Theory of ethics Edit

Man of age 82
Peace studies founder Johan Galtung describes the five precepts as the
“basic contribution of Buddhism in the creation of peace”.[167]
Studying lay and monastic ethical practice in traditional Buddhist
societies, Spiro argued ethical guidelines such as the five precepts are
adhered to as a means to a higher end, that is, a better rebirth or
enlightenment. He therefore concluded that Buddhist ethical principles
like the five precepts are similar to Western utilitarianism.[63] Keown,
however, has argued that the five precepts are regarded as rules that
cannot be violated, and therefore may indicate a deontological
perspective in Buddhist ethics.[168][169] On the other hand, Keown has
also suggested that Aristotle’s virtue ethics could apply to Buddhist
ethics, since the precepts are considered good in themselves, and
mutually dependent on other aspects of the Buddhist path of
practice.[63][170] Philosopher Christopher Gowans disagrees that
Buddhist ethics are deontological, arguing that virtue and consequences
are also important in Buddhist ethics.
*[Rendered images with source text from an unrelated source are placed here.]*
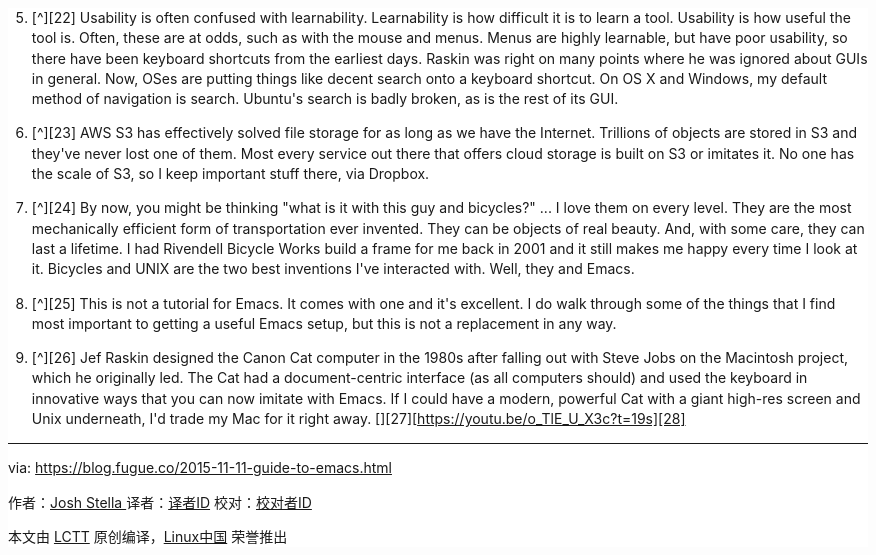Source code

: 5.  [^][22] Usability is often confused with learnability. Learnability is how difficult it is to learn a tool. Usability is how useful the tool is. Often, these are at odds, such as with the mouse and menus. Menus are highly learnable, but have poor usability, so there have been keyboard shortcuts from the earliest days. Raskin was right on many points where he was ignored about GUIs in general. Now, OSes are putting things like decent search onto a keyboard shortcut. On OS X and Windows, my default method of navigation is search. Ubuntu's search is badly broken, as is the rest of its GUI.

6.  [^][23] AWS S3 has effectively solved file storage for as long as we have the Internet. Trillions of objects are stored in S3 and they've never lost one of them. Most every service out there that offers cloud storage is built on S3 or imitates it. No one has the scale of S3, so I keep important stuff there, via Dropbox.

7.  [^][24] By now, you might be thinking "what is it with this guy and bicycles?" ... I love them on every level. They are the most mechanically efficient form of transportation ever invented. They can be objects of real beauty. And, with some care, they can last a lifetime. I had Rivendell Bicycle Works build a frame for me back in 2001 and it still makes me happy every time I look at it. Bicycles and UNIX are the two best inventions I've interacted with. Well, they and Emacs.

8.  [^][25] This is not a tutorial for Emacs. It comes with one and it's excellent. I do walk through some of the things that I find most important to getting a useful Emacs setup, but this is not a replacement in any way.

9.  [^][26] Jef Raskin designed the Canon Cat computer in the 1980s after falling out with Steve Jobs on the Macintosh project, which he originally led. The Cat had a document-centric interface (as all computers should) and used the keyboard in innovative ways that you can now imitate with Emacs. If I could have a modern, powerful Cat with a giant high-res screen and Unix underneath, I'd trade my Mac for it right away. [][27][https://youtu.be/o_TlE_U_X3c?t=19s][28]

--------------------------------------------------------------------------------

via: https://blog.fugue.co/2015-11-11-guide-to-emacs.html

作者：[Josh Stella ][a]
译者：[译者ID](https://github.com/译者ID)
校对：[校对者ID](https://github.com/校对者ID)

本文由 [LCTT](https://github.com/LCTT/TranslateProject) 原创编译，[Linux中国](https://linux.cn/) 荣誉推出

[a]:https://blog.fugue.co/authors/josh.html
[1]:https://blog.fugue.co/2013-10-16-vpc-on-aws-part3.html
[2]:https://blog.fugue.co/2013-10-02-vpc-on-aws-part2.html
[3]:http://ww2.fugue.co/2017-05-25_OS_AR_GartnerCoolVendor2017_01-LP-Registration.html
[4]:https://blog.fugue.co/authors/josh.html
[5]:https://twitter.com/joshstella
[6]:https://www.youtube.com/watch?v=khJQgRLKMU0
[7]:https://blog.fugue.co/2015-11-11-guide-to-emacs.html?utm_source=wanqu.co&utm_campaign=Wanqu+Daily&utm_medium=website#phb
[8]:https://blog.fugue.co/2015-11-11-guide-to-emacs.html?utm_source=wanqu.co&utm_campaign=Wanqu+Daily&utm_medium=website#tufte
[9]:https://blog.fugue.co/2015-11-11-guide-to-emacs.html?utm_source=wanqu.co&utm_campaign=Wanqu+Daily&utm_medium=website#interpreter
[10]:https://blog.fugue.co/2015-11-11-guide-to-emacs.html?utm_source=wanqu.co&utm_campaign=Wanqu+Daily&utm_medium=website#eww
[11]:https://blog.fugue.co/2015-11-11-guide-to-emacs.html?utm_source=wanqu.co&utm_campaign=Wanqu+Daily&utm_medium=website#usability
[12]:https://blog.fugue.co/2015-11-11-guide-to-emacs.html?utm_source=wanqu.co&utm_campaign=Wanqu+Daily&utm_medium=website#s3
[13]:https://blog.fugue.co/2015-11-11-guide-to-emacs.html?utm_source=wanqu.co&utm_campaign=Wanqu+Daily&utm_medium=website#bicycles
[14]:https://blog.fugue.co/2015-11-11-guide-to-emacs.html?utm_source=wanqu.co&utm_campaign=Wanqu+Daily&utm_medium=website#nottutorial
[15]:https://blog.fugue.co/2015-11-11-guide-to-emacs.html?utm_source=wanqu.co&utm_campaign=Wanqu+Daily&utm_medium=website#canoncat
[16]:https://blog.fugue.co/2015-11-11-guide-to-emacs.html?utm_source=wanqu.co&utm_campaign=Wanqu+Daily&utm_medium=website#phbOrigin
[17]:https://blog.fugue.co/2015-11-11-guide-to-emacs.html?utm_source=wanqu.co&utm_campaign=Wanqu+Daily&utm_medium=website#tufteOrigin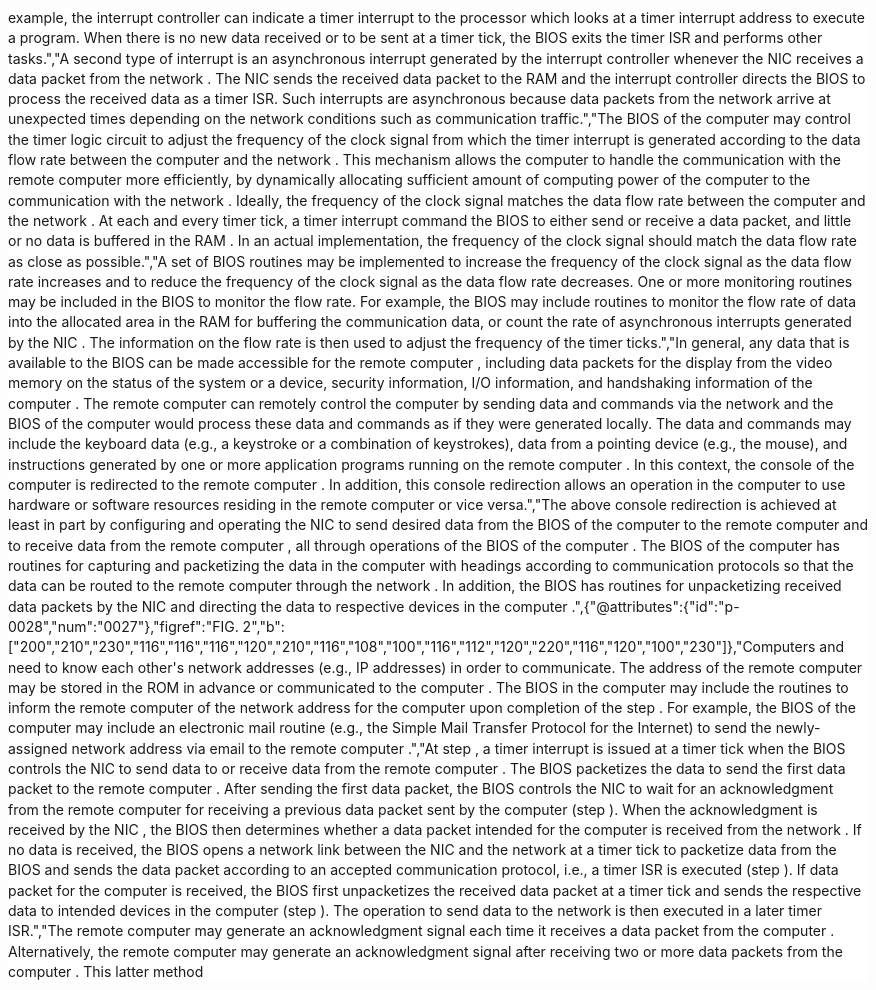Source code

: example, the interrupt controller  can indicate a timer interrupt to the processor  which looks at a timer interrupt address to execute a program. When there is no new data received or to be sent at a timer tick, the BIOS exits the timer ISR and performs other tasks.","A second type of interrupt is an asynchronous interrupt generated by the interrupt controller  whenever the NIC  receives a data packet from the network . The NIC  sends the received data packet to the RAM  and the interrupt controller  directs the BIOS to process the received data as a timer ISR. Such interrupts are asynchronous because data packets from the network  arrive at unexpected times depending on the network conditions such as communication traffic.","The BIOS of the computer  may control the timer logic circuit  to adjust the frequency of the clock signal from which the timer interrupt is generated according to the data flow rate between the computer  and the network . This mechanism allows the computer  to handle the communication with the remote computer  more efficiently, by dynamically allocating sufficient amount of computing power of the computer  to the communication with the network . Ideally, the frequency of the clock signal matches the data flow rate between the computer  and the network . At each and every timer tick, a timer interrupt command the BIOS to either send or receive a data packet, and little or no data is buffered in the RAM . In an actual implementation, the frequency of the clock signal should match the data flow rate as close as possible.","A set of BIOS routines may be implemented to increase the frequency of the clock signal as the data flow rate increases and to reduce the frequency of the clock signal as the data flow rate decreases. One or more monitoring routines may be included in the BIOS to monitor the flow rate. For example, the BIOS may include routines to monitor the flow rate of data into the allocated area in the RAM  for buffering the communication data, or count the rate of asynchronous interrupts generated by the NIC . The information on the flow rate is then used to adjust the frequency of the timer ticks.","In general, any data that is available to the BIOS can be made accessible for the remote computer , including data packets for the display from the video memory on the status of the system or a device, security information, I\/O information, and handshaking information of the computer . The remote computer  can remotely control the computer  by sending data and commands via the network  and the BIOS of the computer  would process these data and commands as if they were generated locally. The data and commands may include the keyboard data (e.g., a keystroke or a combination of keystrokes), data from a pointing device (e.g., the mouse), and instructions generated by one or more application programs running on the remote computer . In this context, the console of the computer  is redirected to the remote computer . In addition, this console redirection allows an operation in the computer  to use hardware or software resources residing in the remote computer  or vice versa.","The above console redirection is achieved at least in part by configuring and operating the NIC  to send desired data from the BIOS of the computer  to the remote computer  and to receive data from the remote computer , all through operations of the BIOS of the computer . The BIOS of the computer  has routines for capturing and packetizing the data in the computer  with headings according to communication protocols so that the data can be routed to the remote computer  through the network . In addition, the BIOS has routines for unpacketizing received data packets by the NIC  and directing the data to respective devices in the computer .",{"@attributes":{"id":"p-0028","num":"0027"},"figref":"FIG. 2","b":["200","210","230","116","116","116","120","210","116","108","100","116","112","120","220","116","120","100","230"]},"Computers  and  need to know each other's network addresses (e.g., IP addresses) in order to communicate. The address of the remote computer  may be stored in the ROM  in advance or communicated to the computer . The BIOS in the computer  may include the routines to inform the remote computer  of the network address for the computer  upon completion of the step . For example, the BIOS of the computer  may include an electronic mail routine (e.g., the Simple Mail Transfer Protocol for the Internet) to send the newly-assigned network address via email to the remote computer .","At step , a timer interrupt is issued at a timer tick when the BIOS controls the NIC  to send data to or receive data from the remote computer . The BIOS packetizes the data to send the first data packet to the remote computer . After sending the first data packet, the BIOS controls the NIC  to wait for an acknowledgment from the remote computer  for receiving a previous data packet sent by the computer  (step ). When the acknowledgment is received by the NIC , the BIOS then determines whether a data packet intended for the computer  is received from the network . If no data is received, the BIOS opens a network link between the NIC  and the network  at a timer tick to packetize data from the BIOS and sends the data packet according to an accepted communication protocol, i.e., a timer ISR is executed (step ). If data packet for the computer  is received, the BIOS first unpacketizes the received data packet at a timer tick and sends the respective data to intended devices in the computer  (step ). The operation to send data to the network  is then executed in a later timer ISR.","The remote computer  may generate an acknowledgment signal each time it receives a data packet from the computer . Alternatively, the remote computer  may generate an acknowledgment signal after receiving two or more data packets from the computer . This latter method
Gowans argues that there is no
moral theory in Buddhist ethics that covers all conceivable situations
such as when two precepts may be in conflict, but is rather
characterized by “a commitment to and nontheoretical grasp of the basic
Buddhist moral values”.[171] As of 2017, many scholars of Buddhism no
longer think it is useful to try to fit Buddhist ethics into a Western
philosophical category.[172]

Comparison with human rights Edit
Keown has argued that the five precepts are very similar to human
rights, with regard to subject matter and with regard to their universal
nature.[173] Other scholars, as well as Buddhist writers and human
rights advocates, have drawn similar comparisons.[54][174] For example,
the following comparisons are drawn:

Keown compares the first precept with the right to life.[53] The
Buddhism-informed Cambodian Institute for Human Rights (CIHR) draws the
same comparison.[175]
The second precept is compared by Keown and the CIHR with the right of
property.[53][175]
The third precept is compared by Keown to the “right to fidelity in
marriage”;[53] the CIHR construes this broadly as “right of individuals
and the rights of society”.[176]
The fourth precept is compared by Keown with the “right not to be lied
to”;[53] the CIHR writes “the right of human dignity”.[176]
Finally, the fifth precept is compared by the CIHR with the right of
individual security and a safe society.[176]
Keown describes the relationship between Buddhist precepts and human
rights as “look[ing] both ways along the juridical relationship, both to
what one is due to do, and to what is due to one”.[176][177] On a
similar note, Cambodian human rights advocates have argued that for
human rights to be fully implemented in society, the strengthening of
individual morality must also be addressed.[176] Buddhist monk and
scholar Phra Payutto sees the Human Rights Declaration as an unfolding
and detailing of the principles that are found in the five precepts, in
which a sense of ownership is given to the individual, to make
legitimate claims on one’s rights. He believes that human rights should
be seen as a part of human development, in which one develops from moral
discipline (Pali: sīla), to concentration (Pali: samādhi) and finally
wisdom (Pali: paññā). He does not believe, however, that human rights
are natural rights, but rather human conventions. Buddhism scholar
Somparn Promta disagrees with him. He argues that human beings do have
natural rights from a Buddhist perspective, and refers to the
attūpanāyika-dhamma, a teaching in which the Buddha prescribes a kind of
golden rule of comparing oneself with others. (See §Principles, above.)
From this discourse, Promta concludes that the Buddha has laid down the
five precepts in order to protect individual rights such as right of
life and property: human rights are implicit within the five precepts.
Academic Buntham Phunsap argues, however, that though human rights are
useful in culturally pluralistic societies, they are in fact not
required when society is entirely based on the five precepts. Phunsap
therefore does not see human rights as part of Buddhist doctrine.[178]